Secondly, there is the metadata repository. Whenever metadata is captured through any of the three approaches, it should be stored in a central repository. This will drive consistency and prevent duplication. For example, say that a system-driven effort mapped out the metadata for a customer master system. Later, a use case-driven approach starting with a marketing use case identifies this customer master as a feeding system. Instead of creating a new, duplicate entry (and re-populating all of its metadata), the existing customer master system can just be referenced. A metadata repository can be instantiated through a combination of a data catalog, data dictionary, and business glossary.
To enable effective data management and to reach that plane where the three spheres interact, it helps to understand the people dimension, because in the end, specifically driving adoption, it’s all about people. The figure below presents a view of key roles and where they typically operate.
Instead of elaborating on each role, let me call out a few key insights:
- Three roles, by their very definition, should drive the bringing together of the three spheres more than any others: the chief data officer, data architect, and data product owner.
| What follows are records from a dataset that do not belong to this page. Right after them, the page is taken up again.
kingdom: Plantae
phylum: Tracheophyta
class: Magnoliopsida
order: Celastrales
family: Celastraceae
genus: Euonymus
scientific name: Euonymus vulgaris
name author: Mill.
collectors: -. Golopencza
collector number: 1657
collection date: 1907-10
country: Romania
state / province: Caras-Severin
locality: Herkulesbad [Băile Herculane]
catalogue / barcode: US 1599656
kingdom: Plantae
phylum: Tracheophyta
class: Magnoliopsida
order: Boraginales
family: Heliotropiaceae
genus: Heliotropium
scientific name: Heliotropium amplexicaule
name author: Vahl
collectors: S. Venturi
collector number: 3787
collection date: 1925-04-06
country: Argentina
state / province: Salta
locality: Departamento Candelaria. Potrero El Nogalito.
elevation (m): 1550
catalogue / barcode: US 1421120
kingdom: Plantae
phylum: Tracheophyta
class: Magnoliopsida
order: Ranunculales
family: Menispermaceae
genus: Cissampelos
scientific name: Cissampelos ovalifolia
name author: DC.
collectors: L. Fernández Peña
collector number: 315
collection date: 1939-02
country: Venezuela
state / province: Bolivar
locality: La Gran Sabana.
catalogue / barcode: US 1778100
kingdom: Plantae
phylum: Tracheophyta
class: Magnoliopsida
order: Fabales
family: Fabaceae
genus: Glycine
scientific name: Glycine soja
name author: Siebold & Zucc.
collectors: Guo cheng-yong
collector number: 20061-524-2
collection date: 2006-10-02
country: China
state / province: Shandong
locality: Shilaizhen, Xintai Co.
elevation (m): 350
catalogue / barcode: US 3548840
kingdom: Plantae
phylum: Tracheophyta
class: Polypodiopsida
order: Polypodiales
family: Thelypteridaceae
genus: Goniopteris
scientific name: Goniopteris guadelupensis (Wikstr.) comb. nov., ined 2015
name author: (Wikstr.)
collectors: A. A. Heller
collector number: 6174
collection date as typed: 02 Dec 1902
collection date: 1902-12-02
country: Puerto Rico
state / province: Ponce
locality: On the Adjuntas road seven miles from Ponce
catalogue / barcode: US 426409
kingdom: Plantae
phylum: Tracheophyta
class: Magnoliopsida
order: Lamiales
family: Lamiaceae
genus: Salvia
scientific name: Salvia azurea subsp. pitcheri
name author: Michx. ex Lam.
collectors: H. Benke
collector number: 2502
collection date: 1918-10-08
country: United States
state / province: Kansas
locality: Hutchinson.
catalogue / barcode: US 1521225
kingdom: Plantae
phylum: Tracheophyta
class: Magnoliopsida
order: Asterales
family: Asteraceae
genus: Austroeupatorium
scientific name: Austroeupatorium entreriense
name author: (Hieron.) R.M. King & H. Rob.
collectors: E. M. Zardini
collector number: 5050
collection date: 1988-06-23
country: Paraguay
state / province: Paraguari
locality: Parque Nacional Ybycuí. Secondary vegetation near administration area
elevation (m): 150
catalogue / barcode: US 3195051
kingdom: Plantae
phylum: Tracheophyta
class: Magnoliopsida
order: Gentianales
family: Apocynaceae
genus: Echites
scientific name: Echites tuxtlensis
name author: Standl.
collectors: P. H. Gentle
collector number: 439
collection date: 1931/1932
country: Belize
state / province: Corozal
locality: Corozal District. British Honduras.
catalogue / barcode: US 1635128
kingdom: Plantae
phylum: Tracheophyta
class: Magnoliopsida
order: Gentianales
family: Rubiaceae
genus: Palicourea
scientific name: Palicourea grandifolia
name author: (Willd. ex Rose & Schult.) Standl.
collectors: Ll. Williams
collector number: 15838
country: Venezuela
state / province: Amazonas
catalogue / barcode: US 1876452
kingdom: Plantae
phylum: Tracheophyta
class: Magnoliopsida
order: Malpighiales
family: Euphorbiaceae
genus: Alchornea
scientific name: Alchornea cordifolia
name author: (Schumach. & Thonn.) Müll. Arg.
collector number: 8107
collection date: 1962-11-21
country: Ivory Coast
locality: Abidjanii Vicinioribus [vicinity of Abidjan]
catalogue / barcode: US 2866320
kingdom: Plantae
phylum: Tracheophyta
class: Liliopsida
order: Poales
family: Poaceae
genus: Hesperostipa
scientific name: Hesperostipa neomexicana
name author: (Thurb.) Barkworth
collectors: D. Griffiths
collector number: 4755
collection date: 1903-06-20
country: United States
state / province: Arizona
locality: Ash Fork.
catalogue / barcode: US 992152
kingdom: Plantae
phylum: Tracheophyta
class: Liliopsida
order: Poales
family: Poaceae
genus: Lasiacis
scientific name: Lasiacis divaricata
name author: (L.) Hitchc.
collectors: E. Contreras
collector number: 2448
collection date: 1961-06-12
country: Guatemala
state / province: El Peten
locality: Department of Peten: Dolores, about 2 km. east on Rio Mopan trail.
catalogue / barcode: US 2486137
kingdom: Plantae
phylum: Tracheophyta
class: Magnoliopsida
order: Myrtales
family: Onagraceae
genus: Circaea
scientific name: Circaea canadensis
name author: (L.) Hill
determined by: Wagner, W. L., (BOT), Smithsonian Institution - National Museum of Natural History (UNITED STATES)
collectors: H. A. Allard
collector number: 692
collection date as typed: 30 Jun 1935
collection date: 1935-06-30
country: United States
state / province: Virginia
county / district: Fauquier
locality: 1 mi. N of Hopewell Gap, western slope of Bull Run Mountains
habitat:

The CDO does this at a strategic level — they have the power to articulate why it is critical to get to the center of the figure, educate leadership, and engage executives to drive change and a data-driven mindset. The data architect can do this at a more granular, solution-specific level. For new transformations, they can ensure that for given use cases, the right data is consumed from the right places. As for the data product owner, I will come back to this in a bit more detail further below.
- Several roles are predominantly operating in a single sphere. Examples are database engineers and business analysts. These roles are specifically important to consider, as they might not naturally venture outside of their respective spheres, yet they are critical for the overall framework to drive value. Taking business analysts as an example, they are critical to derive requirements for the data for respective use cases and to drive the ultimate value creation, as their analyses should be conducted on the right data from the right source.
- Like any model or figure, this is a simplification of reality. For example, technically, any (good) Data Quality analyst would not create Data Quality rules without considering the intended use of the data; after all, Data Quality is the evaluation of fitness of data for specific use cases. But in reality, they are mostly operating on the plane between Data Modeling (identifying data elements and creating corresponding business and Data Quality requirements) and systems (implementing for data in given systems).
Connection to Data Products
More than any other data concept, data products embody what it entails to get to the center of the figure where the three spheres overlap. A data product typically consists of a single system that contains data and insights for a given data domain, and it functions as a reusable data asset that has been designed to serve specifically identified consuming use cases. It is where systems, Data Modeling, and business processes come together.
This is why the data product owner was placed in the center of the figure, and why establishing an approach around these strategic data assets can accelerate an organization’s journey to unlock value.
In summary, effective (meta-)data management requires the integration of information from three spheres: physical systems, Data Modeling, and business processes and use cases. This unlocks the insights and value creation that Data Management can generate. For those organizations that have not sufficiently succeeded in connecting these spheres to access their potential benefits, utilizing a data product approach can kickstart the journey.